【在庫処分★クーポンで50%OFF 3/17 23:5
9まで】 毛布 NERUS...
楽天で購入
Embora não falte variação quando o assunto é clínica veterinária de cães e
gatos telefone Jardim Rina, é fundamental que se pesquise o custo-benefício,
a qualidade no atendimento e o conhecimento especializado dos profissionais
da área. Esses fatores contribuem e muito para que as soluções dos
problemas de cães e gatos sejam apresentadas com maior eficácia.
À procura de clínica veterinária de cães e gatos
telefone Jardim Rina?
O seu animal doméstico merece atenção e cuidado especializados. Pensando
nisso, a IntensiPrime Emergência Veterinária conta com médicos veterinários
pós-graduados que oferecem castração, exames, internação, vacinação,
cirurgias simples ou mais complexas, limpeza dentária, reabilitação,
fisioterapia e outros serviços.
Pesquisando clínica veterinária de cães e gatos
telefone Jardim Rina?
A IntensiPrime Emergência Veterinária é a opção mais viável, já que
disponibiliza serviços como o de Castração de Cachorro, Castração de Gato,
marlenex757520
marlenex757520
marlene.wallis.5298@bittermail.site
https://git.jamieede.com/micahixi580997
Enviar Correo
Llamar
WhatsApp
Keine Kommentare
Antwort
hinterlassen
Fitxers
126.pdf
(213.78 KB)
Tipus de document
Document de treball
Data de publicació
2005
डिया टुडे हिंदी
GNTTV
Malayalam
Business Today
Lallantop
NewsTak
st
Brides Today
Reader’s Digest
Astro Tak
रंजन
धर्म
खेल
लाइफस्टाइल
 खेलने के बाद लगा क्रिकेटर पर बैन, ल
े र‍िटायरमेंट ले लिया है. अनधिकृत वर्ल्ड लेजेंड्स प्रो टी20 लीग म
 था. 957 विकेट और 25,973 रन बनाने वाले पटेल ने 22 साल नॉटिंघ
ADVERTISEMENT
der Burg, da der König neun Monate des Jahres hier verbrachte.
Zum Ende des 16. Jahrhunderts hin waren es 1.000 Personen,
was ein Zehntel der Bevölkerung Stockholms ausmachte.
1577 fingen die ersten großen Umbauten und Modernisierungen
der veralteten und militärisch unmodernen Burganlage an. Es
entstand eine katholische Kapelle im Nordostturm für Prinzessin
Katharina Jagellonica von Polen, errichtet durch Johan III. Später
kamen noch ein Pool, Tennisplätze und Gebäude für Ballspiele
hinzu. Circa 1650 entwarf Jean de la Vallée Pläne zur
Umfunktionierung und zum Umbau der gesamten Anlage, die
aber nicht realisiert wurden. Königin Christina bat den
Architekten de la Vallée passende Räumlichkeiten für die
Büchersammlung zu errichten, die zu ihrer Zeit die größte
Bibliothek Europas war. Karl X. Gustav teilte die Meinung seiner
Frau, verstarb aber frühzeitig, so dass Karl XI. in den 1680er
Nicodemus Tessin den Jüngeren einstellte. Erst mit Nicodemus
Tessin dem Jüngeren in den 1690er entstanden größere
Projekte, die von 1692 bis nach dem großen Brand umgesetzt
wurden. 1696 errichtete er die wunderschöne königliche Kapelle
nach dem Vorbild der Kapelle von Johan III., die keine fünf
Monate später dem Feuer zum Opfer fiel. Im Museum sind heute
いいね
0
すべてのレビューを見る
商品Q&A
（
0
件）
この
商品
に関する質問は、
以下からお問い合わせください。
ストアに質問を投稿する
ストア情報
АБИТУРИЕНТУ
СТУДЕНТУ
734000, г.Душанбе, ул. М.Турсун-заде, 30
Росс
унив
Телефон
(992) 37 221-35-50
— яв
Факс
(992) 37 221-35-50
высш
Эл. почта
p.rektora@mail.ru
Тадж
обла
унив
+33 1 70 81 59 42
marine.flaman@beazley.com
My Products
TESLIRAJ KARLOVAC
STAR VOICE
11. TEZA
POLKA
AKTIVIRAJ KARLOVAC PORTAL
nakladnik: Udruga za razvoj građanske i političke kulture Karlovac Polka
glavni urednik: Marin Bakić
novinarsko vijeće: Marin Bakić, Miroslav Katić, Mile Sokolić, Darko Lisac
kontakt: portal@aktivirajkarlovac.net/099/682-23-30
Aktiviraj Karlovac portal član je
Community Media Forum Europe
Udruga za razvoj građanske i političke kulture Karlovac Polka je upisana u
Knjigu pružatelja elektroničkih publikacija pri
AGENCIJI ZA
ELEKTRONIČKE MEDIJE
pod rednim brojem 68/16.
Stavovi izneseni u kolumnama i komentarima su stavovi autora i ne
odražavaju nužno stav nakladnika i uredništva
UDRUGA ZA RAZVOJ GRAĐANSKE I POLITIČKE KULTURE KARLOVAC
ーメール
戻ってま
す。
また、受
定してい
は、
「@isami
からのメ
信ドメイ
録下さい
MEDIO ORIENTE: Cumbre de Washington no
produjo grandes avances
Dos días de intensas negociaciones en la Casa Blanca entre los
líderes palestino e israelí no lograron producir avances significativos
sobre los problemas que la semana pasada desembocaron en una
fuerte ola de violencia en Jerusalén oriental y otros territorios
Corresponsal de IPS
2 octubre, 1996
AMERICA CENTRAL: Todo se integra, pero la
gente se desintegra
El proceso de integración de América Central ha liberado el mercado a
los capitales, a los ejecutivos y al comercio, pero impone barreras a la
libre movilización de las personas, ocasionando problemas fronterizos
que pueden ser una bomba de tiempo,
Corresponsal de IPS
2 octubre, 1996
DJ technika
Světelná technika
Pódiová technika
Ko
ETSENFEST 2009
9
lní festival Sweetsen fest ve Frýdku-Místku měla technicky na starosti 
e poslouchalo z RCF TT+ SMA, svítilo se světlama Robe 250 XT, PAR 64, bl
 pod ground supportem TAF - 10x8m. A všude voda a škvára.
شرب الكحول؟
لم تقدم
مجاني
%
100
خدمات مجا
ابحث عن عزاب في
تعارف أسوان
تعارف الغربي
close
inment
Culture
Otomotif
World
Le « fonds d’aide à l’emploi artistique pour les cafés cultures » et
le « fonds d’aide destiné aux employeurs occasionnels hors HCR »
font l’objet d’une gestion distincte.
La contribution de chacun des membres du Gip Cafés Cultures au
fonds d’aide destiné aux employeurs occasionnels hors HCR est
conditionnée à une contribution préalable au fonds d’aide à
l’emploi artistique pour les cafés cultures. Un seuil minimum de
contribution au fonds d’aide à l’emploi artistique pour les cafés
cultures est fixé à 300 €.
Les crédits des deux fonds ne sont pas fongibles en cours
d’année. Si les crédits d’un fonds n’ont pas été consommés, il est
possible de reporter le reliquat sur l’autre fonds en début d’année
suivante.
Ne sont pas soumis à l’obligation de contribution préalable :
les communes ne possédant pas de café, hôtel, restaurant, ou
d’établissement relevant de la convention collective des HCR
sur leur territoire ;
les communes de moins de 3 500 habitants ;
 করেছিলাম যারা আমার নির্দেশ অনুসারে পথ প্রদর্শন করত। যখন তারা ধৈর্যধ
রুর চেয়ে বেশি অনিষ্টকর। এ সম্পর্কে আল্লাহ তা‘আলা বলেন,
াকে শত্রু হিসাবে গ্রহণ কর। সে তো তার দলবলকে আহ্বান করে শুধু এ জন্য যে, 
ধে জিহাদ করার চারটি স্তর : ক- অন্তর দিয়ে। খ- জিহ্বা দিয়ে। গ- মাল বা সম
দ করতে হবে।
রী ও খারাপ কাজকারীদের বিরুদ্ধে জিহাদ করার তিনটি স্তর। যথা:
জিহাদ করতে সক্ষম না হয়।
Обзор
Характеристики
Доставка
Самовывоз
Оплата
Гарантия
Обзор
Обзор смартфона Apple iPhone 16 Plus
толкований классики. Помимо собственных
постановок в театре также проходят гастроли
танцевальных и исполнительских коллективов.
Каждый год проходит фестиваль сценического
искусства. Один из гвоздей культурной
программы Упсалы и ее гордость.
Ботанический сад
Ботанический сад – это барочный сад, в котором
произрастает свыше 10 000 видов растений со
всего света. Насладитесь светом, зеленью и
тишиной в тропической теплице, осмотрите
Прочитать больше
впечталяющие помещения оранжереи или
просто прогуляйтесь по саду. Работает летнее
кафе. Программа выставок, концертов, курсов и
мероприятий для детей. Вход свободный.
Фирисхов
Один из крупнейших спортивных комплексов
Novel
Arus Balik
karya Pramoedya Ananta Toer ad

• • • •

→ What the task asks: After locating the line holding "d’année. Si les" above, output exactly that line and every line after it through the line holding "করেছিলাম যারা আমার". Include nothing else.

→ Exercise output:
d’année. Si les crédits d’un fonds n’ont pas été consommés, il est
possible de reporter le reliquat sur l’autre fonds en début d’année
suivante.
Ne sont pas soumis à l’obligation de contribution préalable :
les communes ne possédant pas de café, hôtel, restaurant, ou
d’établissement relevant de la convention collective des HCR
sur leur territoire ;
les communes de moins de 3 500 habitants ;
 করেছিলাম যারা আমার নির্দেশ অনুসারে পথ প্রদর্শন করত। যখন তারা ধৈর্যধ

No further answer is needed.